SEMINAR 2024
Multiscale Behavior of Biopolymer Structure and Dynamics
Speaker | Ashesh Ghosh Department of Chemistry, University of California Berkeley, Berkeley CA Department of Chemical Engineering, University of California Berkeley, Berkeley CA Division of Chemical Sciences, Lawrence Berkeley National Laboratory, Berkeley CA |
Date/Time | Monday, 7 Oct, 11AM |
Location | Conference room: S11-02-07 |
Host | Prof Yan Jie |
Abstract
A coherent understanding of a biophysical system requires merging orders of magnitude length and timescale phenomena in a coordinated fashion. The talk will detail over the behavior of biopolymers spanning the collective response to single polymer structural and mechanical properties.

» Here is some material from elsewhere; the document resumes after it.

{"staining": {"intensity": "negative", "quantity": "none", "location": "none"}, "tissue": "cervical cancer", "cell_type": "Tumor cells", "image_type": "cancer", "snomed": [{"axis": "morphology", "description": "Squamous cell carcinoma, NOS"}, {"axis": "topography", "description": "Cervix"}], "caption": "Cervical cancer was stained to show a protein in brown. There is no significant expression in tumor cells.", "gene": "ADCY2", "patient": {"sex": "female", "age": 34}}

For the first part, I will discuss how protein filaments on the endosomal membrane can leverage a rigid-to-flexible transformation to elicit a large-scale change in membrane flexibility to enable membrane fusion. Specifically, a polymer field-theoretic model encapsulating molecular alignment arising from nematic interactions between polymers will be discussed. The collective elasticity and alignment interactions of the filament brush layer results in more than 20-fold increase of the effective membrane rigidity over bare membrane elasticity. Thus, the collective state of the polymers induce membrane rigidification (fluidization), in turn impeding (facilitating) vesicle fusion.
For the second part, I will focus on the structural and mechanical properties of a single biopolymer. Biopolymers are often modeled using the famous wormlike chain model that ascribes bending energy of deformation along the polymer backbone length. However, recent experiment demonstrates the importance of twist and twist-bend coupling in the context of dsDNA and other biopolymers. I will present an exact solution for the Green’s function for the general case of a helical wormlike chain with twist-bend coupling, and demonstrate the applicability of the exact solution for evaluating general structural and mechanical properties of the polymer. The exact nature of the solution provides a framework to evaluate the role of twist-bend coupling on polymer properties and motivates the reinterpretation of existing bio-polymer experimental data.
Broadly, the concepts and ideas presented in the talk paves the way to understand the multiscale structural and mechanical behavior of free and bound biopolymers.
Biography
Ashesh is a postdoctoral scholar at the University of California Berkeley working at the interface of non-equilibrium statistical mechanics, biophysics, continnum mechanics and molecular simulations. He did his PhD from University of Illinois at Urbana-Champaign working on glassy dynamics of colloids and polymers. His interest in biological systems led him to his first postdoc at Stanford University where he focused on biopolymer structure and dynamics, coarse-grained models and membrane mechanics. In his current role he continues to focus on biophysical systems that are driven far from equilibrium. Broadly, Ashesh intends to apply physics based approaches to solve problems at the intersection of biophysics, chemical physics and biology.